Le terroriste attire l’attention sur lui, et sur son message. Par la peur, il détourne les hommes et les femmes de la culture: théâtres, concerts, cinémas, voyages lointains, etc.. Il jette à la rue les enfants dont la famille meurt et en fait de futurs terroristes, eux que le terrorisme a privés de parents et de toit, des proies faciles, car ses « écoles » paraissent la structure qui manque au « gosse de la rue ». Le terrorisme absorbe dans les médias à peu près toute la catégorie désignée comme « les événements », et par là même il mange l’histoire et l’historicité de l’homme. Le terroriste parvient à dicter le timing et la mise en scène du terrorisme aux médias (ainsi, il faudrait éviter, quoi qu’on pense de la peine de mort, le terme « exécution » pour parler des gestes d’égorgement de lâches assassins, car il confère subtilement une valeur juridique et judiciaire à ce qui est aux antipodes de la justice et de l’humain). Le Web opère un véritable matraquage avec en 2006 pas moins de 4800 sites harcelant leur lecteur de haine, victimisant la deuxième génération de l’immigration et la conviant au flirt avec la mort au lieu et place de toute famille: la mort comme la vraie mère, la vraie soeur, la vraie fille, telle est la chorégraphie macabre de leurs envoûtements. Le refus de faire souche. Une femme en France ne disait-elle pas à la télévision ce mot aux sonorités ambigües: les « souchiens » [« sous-chiens » parce qu’ayant une famille?]?

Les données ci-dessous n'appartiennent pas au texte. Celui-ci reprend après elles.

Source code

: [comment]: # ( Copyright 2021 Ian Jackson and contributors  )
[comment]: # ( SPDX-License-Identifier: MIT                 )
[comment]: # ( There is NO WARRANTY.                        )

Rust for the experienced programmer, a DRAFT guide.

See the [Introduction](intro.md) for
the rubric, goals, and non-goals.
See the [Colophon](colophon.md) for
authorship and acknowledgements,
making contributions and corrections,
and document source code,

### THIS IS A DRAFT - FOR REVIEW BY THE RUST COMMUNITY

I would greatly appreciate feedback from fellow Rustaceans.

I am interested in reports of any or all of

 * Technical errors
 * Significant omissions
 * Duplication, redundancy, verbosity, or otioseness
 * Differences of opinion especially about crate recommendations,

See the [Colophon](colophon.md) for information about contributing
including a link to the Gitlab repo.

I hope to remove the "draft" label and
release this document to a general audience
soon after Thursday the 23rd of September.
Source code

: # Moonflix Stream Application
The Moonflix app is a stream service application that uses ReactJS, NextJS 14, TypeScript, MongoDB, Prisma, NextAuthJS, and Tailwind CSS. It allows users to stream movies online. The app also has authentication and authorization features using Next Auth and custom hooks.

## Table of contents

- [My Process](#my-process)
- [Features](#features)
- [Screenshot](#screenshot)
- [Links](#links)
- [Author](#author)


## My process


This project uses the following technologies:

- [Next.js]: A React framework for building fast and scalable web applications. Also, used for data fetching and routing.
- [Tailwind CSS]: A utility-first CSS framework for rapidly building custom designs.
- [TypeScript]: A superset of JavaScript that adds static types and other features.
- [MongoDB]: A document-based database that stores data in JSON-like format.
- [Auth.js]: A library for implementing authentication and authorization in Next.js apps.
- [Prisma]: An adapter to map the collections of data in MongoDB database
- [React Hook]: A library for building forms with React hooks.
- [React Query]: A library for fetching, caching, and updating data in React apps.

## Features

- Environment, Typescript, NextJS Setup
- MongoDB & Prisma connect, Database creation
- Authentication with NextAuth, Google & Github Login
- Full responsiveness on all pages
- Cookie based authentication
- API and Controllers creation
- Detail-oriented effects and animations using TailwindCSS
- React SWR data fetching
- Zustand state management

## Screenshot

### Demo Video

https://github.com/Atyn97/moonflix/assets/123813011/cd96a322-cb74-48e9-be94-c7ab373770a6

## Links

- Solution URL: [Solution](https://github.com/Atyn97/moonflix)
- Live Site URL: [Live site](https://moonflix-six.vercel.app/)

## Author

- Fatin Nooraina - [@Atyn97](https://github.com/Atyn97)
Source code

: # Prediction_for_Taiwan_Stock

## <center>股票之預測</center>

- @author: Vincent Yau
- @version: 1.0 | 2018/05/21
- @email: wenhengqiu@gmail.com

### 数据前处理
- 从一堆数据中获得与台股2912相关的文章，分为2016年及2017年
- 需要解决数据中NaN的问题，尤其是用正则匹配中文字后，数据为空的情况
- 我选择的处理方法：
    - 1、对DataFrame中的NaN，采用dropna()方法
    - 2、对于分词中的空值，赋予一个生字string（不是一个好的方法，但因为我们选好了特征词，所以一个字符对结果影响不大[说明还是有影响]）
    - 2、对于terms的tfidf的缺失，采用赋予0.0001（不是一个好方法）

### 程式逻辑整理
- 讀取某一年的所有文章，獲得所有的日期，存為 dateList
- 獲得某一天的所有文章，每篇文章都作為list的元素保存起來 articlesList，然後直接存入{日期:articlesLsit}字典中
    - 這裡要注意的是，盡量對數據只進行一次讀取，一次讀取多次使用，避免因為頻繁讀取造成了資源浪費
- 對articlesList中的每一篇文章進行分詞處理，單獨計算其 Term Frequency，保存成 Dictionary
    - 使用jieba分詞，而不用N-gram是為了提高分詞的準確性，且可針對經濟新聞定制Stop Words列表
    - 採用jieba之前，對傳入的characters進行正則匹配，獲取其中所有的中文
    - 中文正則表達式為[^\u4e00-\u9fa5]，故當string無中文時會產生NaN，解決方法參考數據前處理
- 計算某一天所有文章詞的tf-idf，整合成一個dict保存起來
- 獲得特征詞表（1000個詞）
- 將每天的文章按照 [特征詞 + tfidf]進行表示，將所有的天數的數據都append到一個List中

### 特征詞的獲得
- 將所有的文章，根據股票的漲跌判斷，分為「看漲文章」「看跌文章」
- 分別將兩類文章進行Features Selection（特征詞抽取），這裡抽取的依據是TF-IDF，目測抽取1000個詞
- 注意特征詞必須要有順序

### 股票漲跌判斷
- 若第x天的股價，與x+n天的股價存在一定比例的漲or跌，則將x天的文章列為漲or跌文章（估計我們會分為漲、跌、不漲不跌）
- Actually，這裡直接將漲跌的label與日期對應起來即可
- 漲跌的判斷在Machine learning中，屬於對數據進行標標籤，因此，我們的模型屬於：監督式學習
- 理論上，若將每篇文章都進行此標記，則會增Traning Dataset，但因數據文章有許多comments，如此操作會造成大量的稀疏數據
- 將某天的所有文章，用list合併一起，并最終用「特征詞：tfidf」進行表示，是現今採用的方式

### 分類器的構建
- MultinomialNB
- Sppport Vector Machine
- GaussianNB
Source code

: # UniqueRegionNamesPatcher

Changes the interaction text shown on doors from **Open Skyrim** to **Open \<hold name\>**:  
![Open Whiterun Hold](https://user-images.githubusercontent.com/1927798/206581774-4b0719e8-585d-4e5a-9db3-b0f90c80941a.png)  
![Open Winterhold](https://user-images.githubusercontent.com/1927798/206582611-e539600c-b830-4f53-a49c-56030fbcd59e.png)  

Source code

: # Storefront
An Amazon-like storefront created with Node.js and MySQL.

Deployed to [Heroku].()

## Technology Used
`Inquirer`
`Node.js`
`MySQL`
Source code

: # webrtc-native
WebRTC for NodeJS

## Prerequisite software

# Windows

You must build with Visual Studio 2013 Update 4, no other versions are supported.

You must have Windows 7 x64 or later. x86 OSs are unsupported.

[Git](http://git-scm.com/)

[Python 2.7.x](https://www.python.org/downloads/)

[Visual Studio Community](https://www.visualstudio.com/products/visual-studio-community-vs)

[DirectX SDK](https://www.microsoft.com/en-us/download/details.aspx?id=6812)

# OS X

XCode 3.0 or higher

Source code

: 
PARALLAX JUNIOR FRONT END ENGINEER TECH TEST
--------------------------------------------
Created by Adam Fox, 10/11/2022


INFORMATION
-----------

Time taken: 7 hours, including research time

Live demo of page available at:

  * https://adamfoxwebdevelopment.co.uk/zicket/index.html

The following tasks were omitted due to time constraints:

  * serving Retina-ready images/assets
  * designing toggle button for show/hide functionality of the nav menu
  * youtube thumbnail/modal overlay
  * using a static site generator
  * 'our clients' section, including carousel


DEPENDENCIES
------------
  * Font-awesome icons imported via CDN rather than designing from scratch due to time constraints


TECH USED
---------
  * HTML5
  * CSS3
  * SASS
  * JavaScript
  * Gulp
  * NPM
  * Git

Moralité : il faudrait faire partout un effort de « désattention«
Mais les mouvements terroristes prospèrent aussi en cas de détresse économique ou même de simple perte de confiance interhumaine dans les échanges, sur l’idée que la religiosité présente des garanties utiles pour le commerce:
« Les réseaux marchands taleban remplissent une fonction financière cruciale d’acheminement de l’argent des immigrés vers leur terre d’origine et leur maisonnée. Ils procurent à ceux-ci un sentiment de confiance qui est décisif compte tenu de l’instabilité de leur propre situation, de l’insuffisance du système bancaire dans les campagnes dont ils sont souvent originaires, de leur souci de préserver la discrétion deleurs transactions et de la fréquence des vols et des escroqueries. Ils apportent aussiaux opérateurs commerciaux des garanties morales précieuses dans le contexte de concurrence acharnée et de volatilité inhérent à la situation d’immigration. »
(Extrait de l’article « Qui a peur du Mollah Omar?« , de Fariba Adelkhah, Critique internationale n°12, p. 22-28, qui essaie, avec par ailleurs une vision bien trop complaisante de Ben Laden, de présenter l’univers mental des expatriés musulmans au sein du monde musulman prospère ( que finalement nous Européens nous sommes aussi, et l’Irak aussi).